Wah, Taj
Outlook|November 01, 2024
Armed with the steely spirit of Tajness’, the staff members at Taj Hotel in Mumbai put themselves in the line of fire to save the lives of the guests on 26/11
Shweta Desai
Wah, Taj

WHEN terror piggybacked on the dark of the night on 26/11 and breached the gates of Mumbai’s Taj Mahal Palace, the iconic hotel’s vaunted spirit of hospitality took on an edge of steel. It transformed into a shield of bravery.

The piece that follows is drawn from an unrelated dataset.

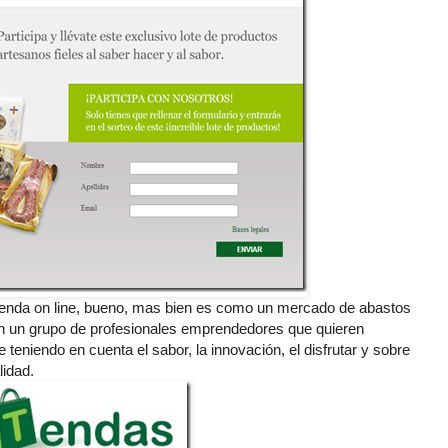
enda on line, bueno, mas bien es como un mercado de abastos
nen un grupo de profesionales emprendedores que quieren
teniendo en cuenta el sabor, la innovación, el disfrutar y sobre
lidad.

The hotel’s staffers prefer to call this rare component of hospitality, ‘Tajness’, in order to sum up the exceptional culture of service at the Taj Group, that percolates from the topmost echelons of managers and supervisors to the wait staff, receptionists, bellhops … even the doorman at the front gate of the more than a century-old legacy hotel.

And yet, nothing could have prepared them for what transpired on the night of November 26, 2008. Armed with nothing more than sheer bravado and the steely spirit of ‘Tajness’, the employees put themselves in the line of fire to save the lives of the guests, when four heavily armed Pakistani terrorists went on a rampage at the hotel premises for nearly 68 hours, killing 31 people.

"The response during 26/11 was the staff's way of owning and taking charge to make sure that guests are safe," says Mallika Jagad, former manager at the Taj Mahal Hotel.

Jagad, then 24, was the banquet manager on the hotel's second floor, in charge of a dinner party hosted by a top corporate house. After hearing the gunshots, she acted quickly, locking doors, switching off the lights, urging the guests to silence their phones and hide under the table, out of sight of the intruders.

"There was no emergency training given to staff. We were trained and empowered to do whatever we could, to ensure that our guests leave the hotel delighted," she says, adding that the staff did whatever they could under the circumstances.